With the start of the 2021 school year, we have implemented a new timetable structure to include daily consolidation and preparation time (CP time). A newsletter article explaining our rationale and the new structure was published at the end of 2020 (Term 4 Week 6 – Lead Article).
 
CP time is designed to help boys develop highly effective learning habits; habits that enact independence, interdependence and ownership of learning. This also occurs during normal lessons, but the focus here is highly explicit. In CP time, boys will focus on effective strategies for consolidation, preparation and revision. Repeating these self-directed strategies in a dedicated, structured period will encourage boys to develop productive scholarly habits.
 
This week, students in all year levels were given a thorough introduction to CP time explaining its structure, our expectations, and tasks to help them launch into their new units of study.
 
Consolidating means to bring learning together in a meaningful and coherent way. CP activities aim to achieve a deeper and more integrated understanding of discipline-specific subject matter.
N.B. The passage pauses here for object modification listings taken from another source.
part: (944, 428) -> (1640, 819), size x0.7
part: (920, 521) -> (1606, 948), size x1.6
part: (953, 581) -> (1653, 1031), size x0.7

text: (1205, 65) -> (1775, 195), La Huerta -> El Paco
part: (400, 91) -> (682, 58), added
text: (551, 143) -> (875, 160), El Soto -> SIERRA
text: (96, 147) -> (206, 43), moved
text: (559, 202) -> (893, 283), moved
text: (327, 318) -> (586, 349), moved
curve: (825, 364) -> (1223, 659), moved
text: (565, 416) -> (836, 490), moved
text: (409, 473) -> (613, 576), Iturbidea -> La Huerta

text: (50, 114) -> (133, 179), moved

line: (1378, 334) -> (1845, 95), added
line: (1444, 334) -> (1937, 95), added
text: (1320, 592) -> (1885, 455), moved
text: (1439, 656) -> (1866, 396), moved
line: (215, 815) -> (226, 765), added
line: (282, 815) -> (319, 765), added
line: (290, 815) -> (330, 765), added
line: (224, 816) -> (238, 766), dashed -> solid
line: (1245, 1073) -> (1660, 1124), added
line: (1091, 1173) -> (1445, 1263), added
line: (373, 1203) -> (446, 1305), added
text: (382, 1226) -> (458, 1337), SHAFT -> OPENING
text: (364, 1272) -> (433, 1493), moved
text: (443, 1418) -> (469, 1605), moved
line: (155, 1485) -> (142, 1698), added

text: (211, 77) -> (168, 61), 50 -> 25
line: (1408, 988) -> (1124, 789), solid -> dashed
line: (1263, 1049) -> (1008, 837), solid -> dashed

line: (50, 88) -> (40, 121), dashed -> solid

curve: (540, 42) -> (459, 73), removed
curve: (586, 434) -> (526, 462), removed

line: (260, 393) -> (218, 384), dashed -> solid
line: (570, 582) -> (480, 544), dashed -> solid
Activities that help consolidate learning include: using graphic organisers to represent understanding; reviewing and editing writing or exercises done in lessons to check the detail and increase precision; and identifying questions or uncertainties to ask for help from peers or teachers.
 
Students may also spend CP time preparing for upcoming lessons by reading and reviewing essential material or completing pre-quizzes. Preparation leads to more active and insightful engagement in discipline-specific learning activities, and is essential to maximise learning, reduce anxiety and build good scholarly habits.
 
Revision is the third aspect of CP time. Building easily retrievable knowledge networks in long-term memory is a foundation of academic success. Until an idea or an understanding is stored in long-term memory, it has not been learned. Students are encouraged to regularly and repeatedly review consolidated ideas, procedures and/or understandings, which improves memory function.
 
Just as we did during home-based learning, the Learning Organisation Team at BGS (responsible for learning analytics and evidence-informed improvement) will systematically monitor and evaluate the effectiveness of CP time. We will gather student, teacher and parent feedback to inform the processes and programs to increase student agency and ownership of learning during CP time. We seek your support in this endeavour.